The Data Science Major requires 12 core courses, 4 elective courses, one course in Ethics and Professional Responsibility, and a practicum requirement. More information including course lists and more information about the practicum can be found in the Bulletin.

sample courses:

Statistics for Data Science I & II

This is a two-course sequence covering basics of probability and statistical modeling and inference that provide the foundations for making sense of various data science methods. The first course covers concepts such as sample space, random variables and their joint distributions, statistical models, various point and interval estimation techniques and their properties. The second course covers hypotheses testing, p-values, several computer intensive methods such as the Bootstrap, Cross validation, generalized linear models and other multivariate models, with implementation using statistical software package R.

Matrix Algebra

An introductory course in linear algebra that focuses on Euclidean n-space, matrices and related computations.
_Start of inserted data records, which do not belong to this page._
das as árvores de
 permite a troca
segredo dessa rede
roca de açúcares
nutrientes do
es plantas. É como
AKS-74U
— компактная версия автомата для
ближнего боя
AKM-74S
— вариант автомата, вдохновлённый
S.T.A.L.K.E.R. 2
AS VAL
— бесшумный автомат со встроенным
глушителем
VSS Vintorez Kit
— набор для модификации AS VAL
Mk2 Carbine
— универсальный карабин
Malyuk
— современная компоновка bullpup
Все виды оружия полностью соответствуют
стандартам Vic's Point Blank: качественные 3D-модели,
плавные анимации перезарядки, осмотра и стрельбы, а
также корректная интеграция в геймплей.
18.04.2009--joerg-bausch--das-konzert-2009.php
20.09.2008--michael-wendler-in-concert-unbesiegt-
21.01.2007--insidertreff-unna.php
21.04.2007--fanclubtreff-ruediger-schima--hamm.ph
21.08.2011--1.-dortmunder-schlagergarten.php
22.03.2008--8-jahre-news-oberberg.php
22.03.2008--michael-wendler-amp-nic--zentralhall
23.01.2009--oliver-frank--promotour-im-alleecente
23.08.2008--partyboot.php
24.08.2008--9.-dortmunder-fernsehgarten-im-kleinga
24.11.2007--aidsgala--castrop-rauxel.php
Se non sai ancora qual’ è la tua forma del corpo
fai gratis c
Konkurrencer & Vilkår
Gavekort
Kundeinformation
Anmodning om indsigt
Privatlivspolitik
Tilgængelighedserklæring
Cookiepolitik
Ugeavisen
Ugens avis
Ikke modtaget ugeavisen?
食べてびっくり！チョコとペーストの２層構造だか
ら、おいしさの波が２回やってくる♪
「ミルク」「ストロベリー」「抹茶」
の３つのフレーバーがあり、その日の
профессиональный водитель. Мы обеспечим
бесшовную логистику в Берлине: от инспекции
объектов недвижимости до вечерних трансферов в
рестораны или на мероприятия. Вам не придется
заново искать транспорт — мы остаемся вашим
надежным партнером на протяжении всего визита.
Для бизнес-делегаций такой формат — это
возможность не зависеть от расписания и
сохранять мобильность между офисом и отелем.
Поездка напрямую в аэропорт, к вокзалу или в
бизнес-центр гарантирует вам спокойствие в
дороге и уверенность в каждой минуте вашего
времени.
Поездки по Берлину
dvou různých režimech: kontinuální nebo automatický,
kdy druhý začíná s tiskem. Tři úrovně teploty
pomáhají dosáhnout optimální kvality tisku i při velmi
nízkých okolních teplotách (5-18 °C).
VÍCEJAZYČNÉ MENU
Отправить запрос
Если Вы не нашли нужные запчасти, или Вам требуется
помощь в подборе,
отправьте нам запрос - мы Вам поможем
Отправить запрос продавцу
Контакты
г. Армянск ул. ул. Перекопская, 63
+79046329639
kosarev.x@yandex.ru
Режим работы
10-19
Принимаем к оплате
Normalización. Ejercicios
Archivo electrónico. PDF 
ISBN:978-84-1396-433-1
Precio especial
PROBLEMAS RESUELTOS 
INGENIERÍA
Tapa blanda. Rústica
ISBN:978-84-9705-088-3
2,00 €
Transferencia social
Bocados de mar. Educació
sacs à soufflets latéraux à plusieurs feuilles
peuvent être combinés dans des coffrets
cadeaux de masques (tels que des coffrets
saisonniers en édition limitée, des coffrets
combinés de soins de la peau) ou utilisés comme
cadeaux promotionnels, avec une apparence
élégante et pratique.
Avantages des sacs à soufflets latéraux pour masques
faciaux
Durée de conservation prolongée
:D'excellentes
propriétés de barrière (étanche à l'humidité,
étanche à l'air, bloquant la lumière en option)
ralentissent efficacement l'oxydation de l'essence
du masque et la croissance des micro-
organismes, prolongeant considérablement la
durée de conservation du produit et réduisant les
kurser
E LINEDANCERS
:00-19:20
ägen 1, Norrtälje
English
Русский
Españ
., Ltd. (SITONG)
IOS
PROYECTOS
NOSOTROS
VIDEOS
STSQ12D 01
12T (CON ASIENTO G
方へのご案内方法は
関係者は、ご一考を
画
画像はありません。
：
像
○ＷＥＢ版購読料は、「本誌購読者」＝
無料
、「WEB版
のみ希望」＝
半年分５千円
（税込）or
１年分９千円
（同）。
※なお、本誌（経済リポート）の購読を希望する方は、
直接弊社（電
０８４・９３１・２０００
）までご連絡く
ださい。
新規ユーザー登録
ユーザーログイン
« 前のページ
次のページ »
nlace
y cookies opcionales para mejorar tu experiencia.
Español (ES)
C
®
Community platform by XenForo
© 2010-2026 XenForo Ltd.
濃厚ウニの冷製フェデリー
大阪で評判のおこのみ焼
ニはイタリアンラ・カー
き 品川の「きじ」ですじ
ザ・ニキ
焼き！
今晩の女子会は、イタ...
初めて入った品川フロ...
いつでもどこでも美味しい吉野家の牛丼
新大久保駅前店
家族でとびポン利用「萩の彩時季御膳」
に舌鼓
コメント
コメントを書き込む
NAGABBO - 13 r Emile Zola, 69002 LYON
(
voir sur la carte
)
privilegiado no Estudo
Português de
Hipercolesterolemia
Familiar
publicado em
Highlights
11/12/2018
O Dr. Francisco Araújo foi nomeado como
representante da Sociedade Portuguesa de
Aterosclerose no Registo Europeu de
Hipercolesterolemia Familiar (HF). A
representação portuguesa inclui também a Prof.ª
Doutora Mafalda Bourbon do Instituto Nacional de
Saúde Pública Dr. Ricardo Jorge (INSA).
Topics include: systems of linear equations, row reduction, matrix operations, determinants, linear independence, dimension, rank, change of basis, diagonalization, eigenvalues, eigenvectors, orthogonality, symmetric matrices, least square approximation, quadratic forms. Introduction to abstract vector spaces.

Introduction to Machine Learning

The field of machine learning is concerned with the question of how to construct computer programs that automatically improve with experience. This course is a broad introduction to machine learning, covering the foundations of supervised learning and important supervised learning algorithms. Topics to be covered are the theory of generalization (including VC-dimension, the bias-variance tradeoff, validation, and regularization) and linear and non-linear learning models (including linear and logistic regression, decision trees, ensemble methods, neural networks, nearest-neighbor methods, and support vector machines).